Where does the string "object" occur in the records below? Copy every line that holds it.

(Photographed scenes with cuboids)
○ ○ ○ ○ ○

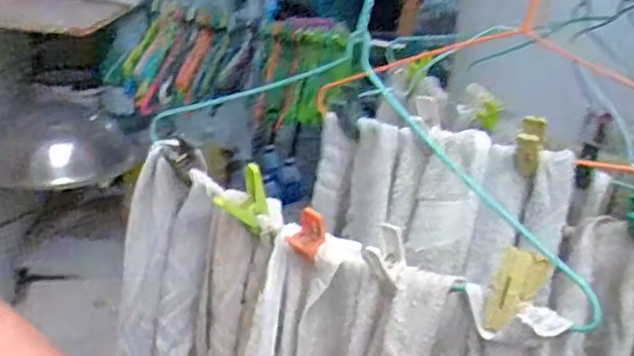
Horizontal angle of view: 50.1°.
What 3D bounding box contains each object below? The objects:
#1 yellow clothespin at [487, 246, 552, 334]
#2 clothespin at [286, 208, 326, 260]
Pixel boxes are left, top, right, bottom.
[{"bbox_3d":[0.136,0.079,0.473,0.026,0.061,0.019,27,-3,38],"label":"yellow clothespin"},{"bbox_3d":[-0.009,0.045,0.564,0.029,0.041,0.026,11,25,11],"label":"clothespin"}]

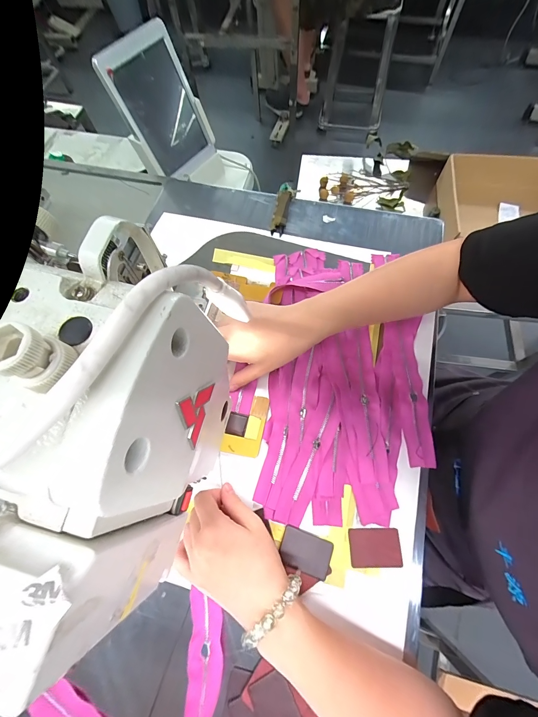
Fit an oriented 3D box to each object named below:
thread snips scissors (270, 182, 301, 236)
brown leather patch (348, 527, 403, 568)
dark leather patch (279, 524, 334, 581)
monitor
[{"bbox_3d":[0.022,-0.238,0.478,0.029,0.012,0.099,12,70,7],"label":"thread snips scissors"},{"bbox_3d":[0.109,0.194,0.308,0.051,0.004,0.035,-1,69,2],"label":"brown leather patch"},{"bbox_3d":[0.037,0.199,0.308,0.052,0.004,0.035,19,71,9],"label":"dark leather patch"},{"bbox_3d":[-0.194,-0.455,0.553,0.025,0.206,0.148,32,74,32],"label":"monitor"}]

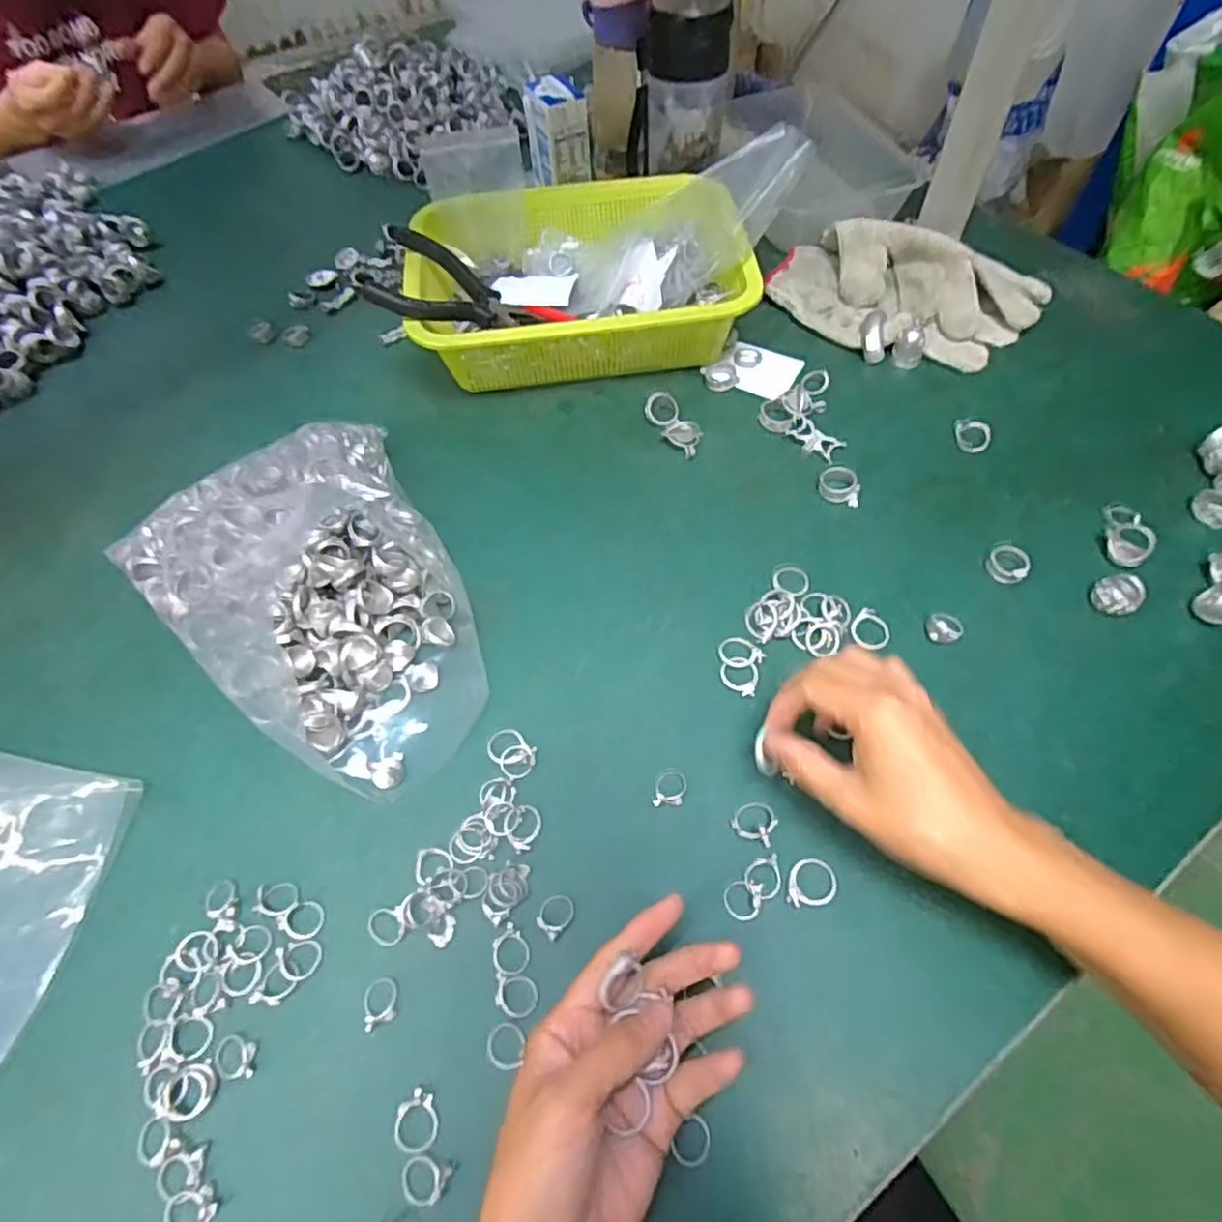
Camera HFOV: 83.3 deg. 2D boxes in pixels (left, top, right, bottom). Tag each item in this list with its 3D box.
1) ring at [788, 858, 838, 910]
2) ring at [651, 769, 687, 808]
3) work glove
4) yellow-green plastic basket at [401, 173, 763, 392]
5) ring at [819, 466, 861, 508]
[{"bbox_3d":[0.102,0.138,0.350,0.026,0.004,0.023,-6,59,-2],"label":"ring"},{"bbox_3d":[0.033,0.099,0.381,0.017,0.004,0.022,12,60,9],"label":"ring"},{"bbox_3d":[0.255,-0.281,0.584,0.220,0.039,0.151,20,62,13],"label":"work glove"},{"bbox_3d":[-0.030,-0.280,0.576,0.265,0.070,0.194,-8,59,-3],"label":"yellow-green plastic basket"},{"bbox_3d":[0.163,-0.090,0.488,0.027,0.009,0.031,8,60,6],"label":"ring"}]

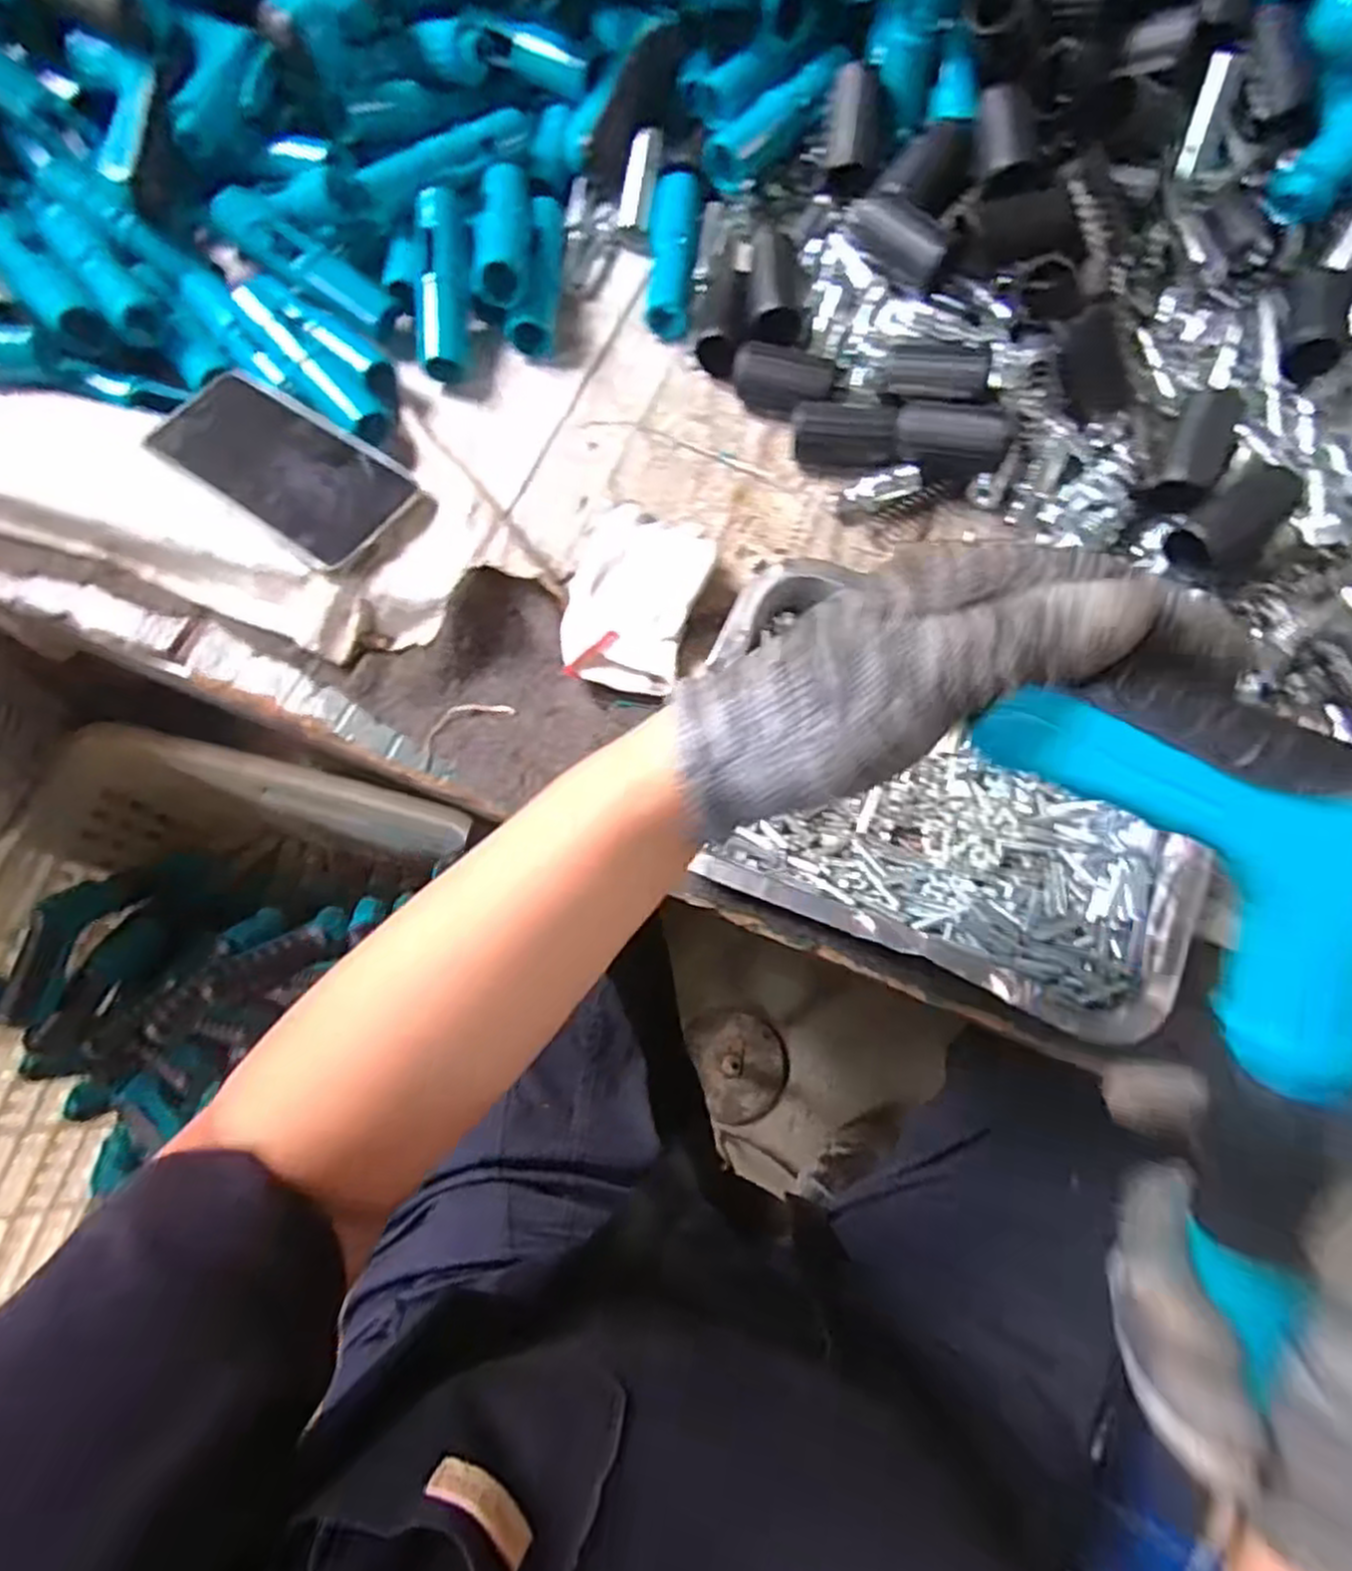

○ ○ ○ ○ ○

_Solution for this exercise_
What 3D bounding box contains each object below? The objects:
Fit an oriented 3D box to each object named below:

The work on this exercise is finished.